## Task directions
Transcribe, exactly and without pictures, the lines below from the line with "Contatta il comune" to the line with "сырапучок зелени2 яйцамукасухари", both ends included, and no others.

-=-=-

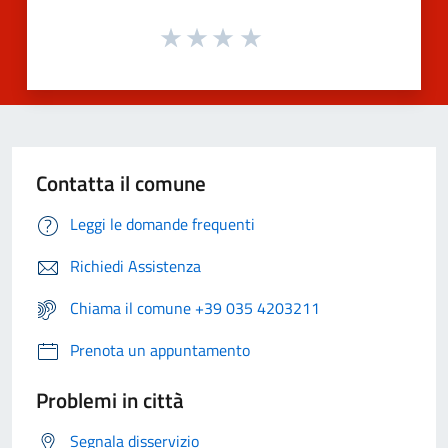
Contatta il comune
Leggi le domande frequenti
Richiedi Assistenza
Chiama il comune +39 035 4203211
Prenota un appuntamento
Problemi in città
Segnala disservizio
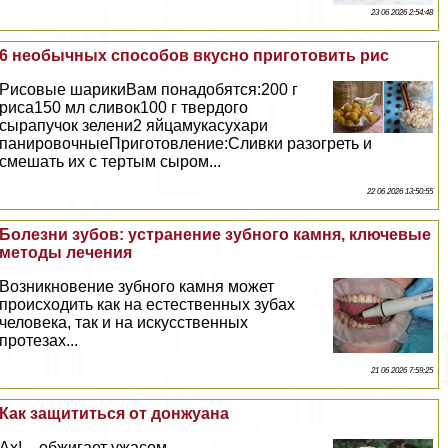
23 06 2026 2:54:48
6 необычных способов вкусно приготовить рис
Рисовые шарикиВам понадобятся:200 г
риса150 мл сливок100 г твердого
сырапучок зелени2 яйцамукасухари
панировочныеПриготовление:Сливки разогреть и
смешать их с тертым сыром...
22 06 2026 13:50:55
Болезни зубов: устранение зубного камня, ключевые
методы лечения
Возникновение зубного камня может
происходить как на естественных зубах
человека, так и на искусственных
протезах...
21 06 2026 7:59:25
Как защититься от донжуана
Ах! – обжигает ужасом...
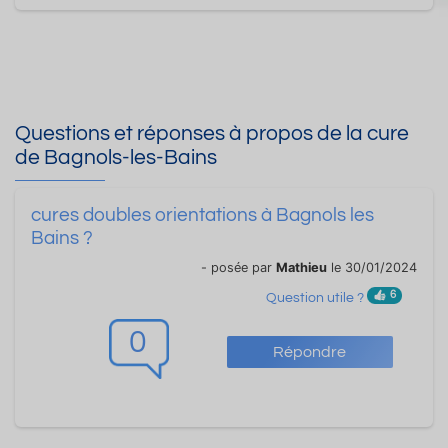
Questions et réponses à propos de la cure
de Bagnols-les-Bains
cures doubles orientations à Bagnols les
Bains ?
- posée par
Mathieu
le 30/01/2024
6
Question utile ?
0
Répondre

-=-=-

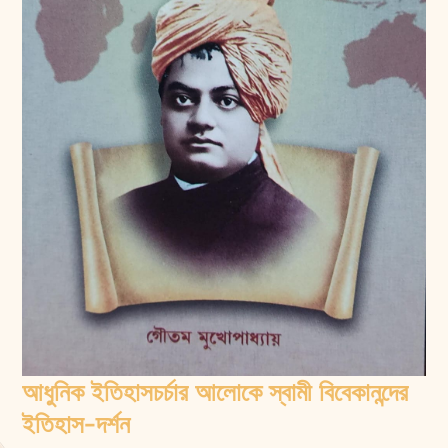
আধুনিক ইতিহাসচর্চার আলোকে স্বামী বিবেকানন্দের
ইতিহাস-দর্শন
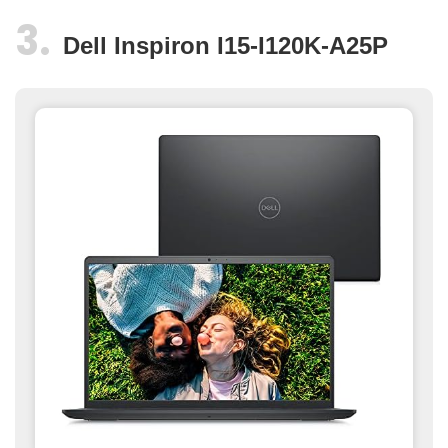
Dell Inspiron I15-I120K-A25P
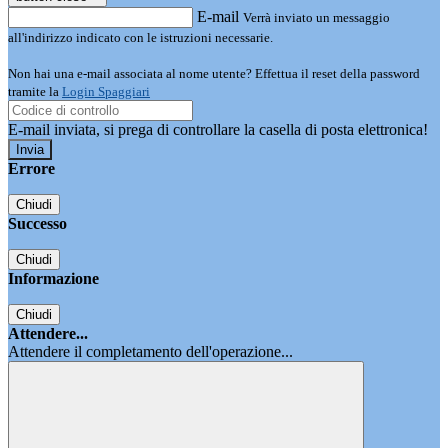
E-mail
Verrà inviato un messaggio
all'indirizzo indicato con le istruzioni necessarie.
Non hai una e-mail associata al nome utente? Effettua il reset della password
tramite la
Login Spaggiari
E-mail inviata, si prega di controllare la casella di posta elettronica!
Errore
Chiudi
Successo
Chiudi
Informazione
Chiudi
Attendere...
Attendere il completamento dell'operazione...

-=-=-

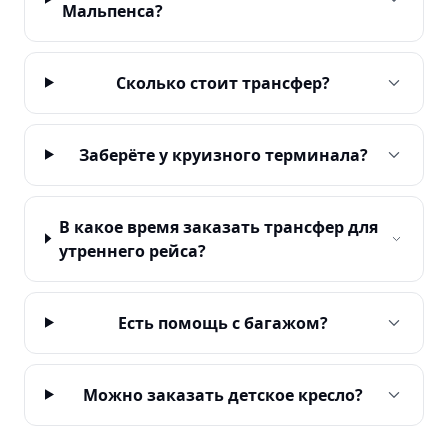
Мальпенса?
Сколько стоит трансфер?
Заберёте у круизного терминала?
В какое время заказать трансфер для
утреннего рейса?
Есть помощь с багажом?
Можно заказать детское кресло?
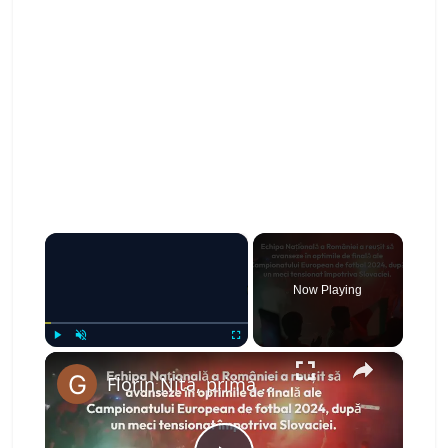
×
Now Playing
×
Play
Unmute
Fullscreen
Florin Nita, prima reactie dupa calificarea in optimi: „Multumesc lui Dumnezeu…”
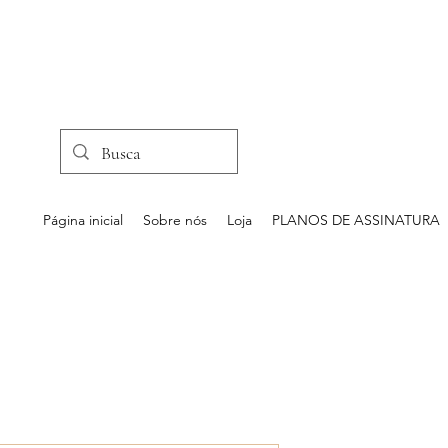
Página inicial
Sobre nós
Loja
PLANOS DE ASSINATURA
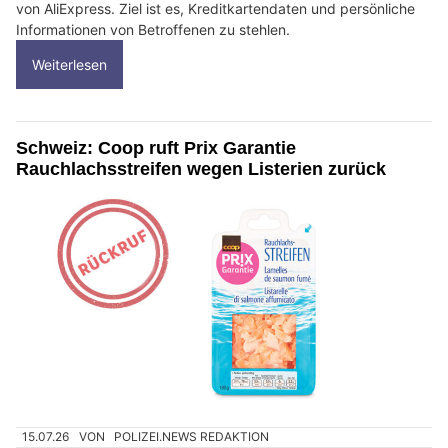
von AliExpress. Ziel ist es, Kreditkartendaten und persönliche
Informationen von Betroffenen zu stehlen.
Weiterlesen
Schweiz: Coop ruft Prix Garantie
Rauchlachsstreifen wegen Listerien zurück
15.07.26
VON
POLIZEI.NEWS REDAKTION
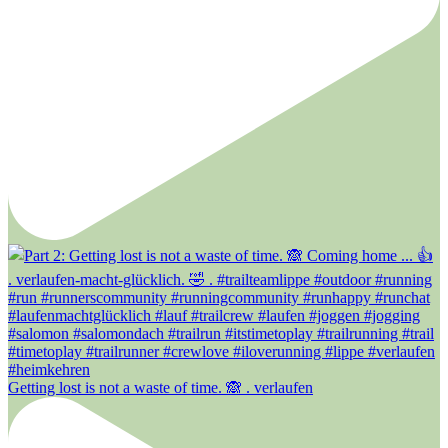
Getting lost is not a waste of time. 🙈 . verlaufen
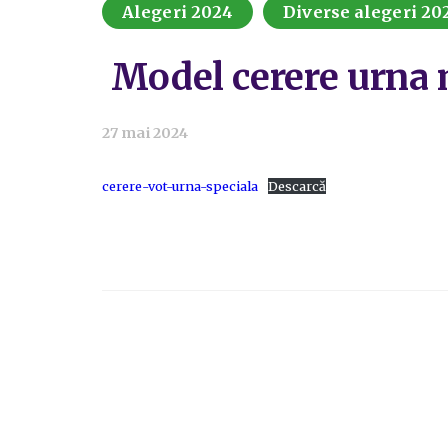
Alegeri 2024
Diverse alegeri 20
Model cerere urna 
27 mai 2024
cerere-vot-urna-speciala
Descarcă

-=-=-

## The completed task
Contatta il comune
Leggi le domande frequenti
Richiedi Assistenza
Chiama il comune +39 035 4203211
Prenota un appuntamento
Problemi in città
Segnala disservizio
23 06 2026 2:54:48
6 необычных способов вкусно приготовить рис
Рисовые шарикиВам понадобятся:200 г
риса150 мл сливок100 г твердого
сырапучок зелени2 яйцамукасухари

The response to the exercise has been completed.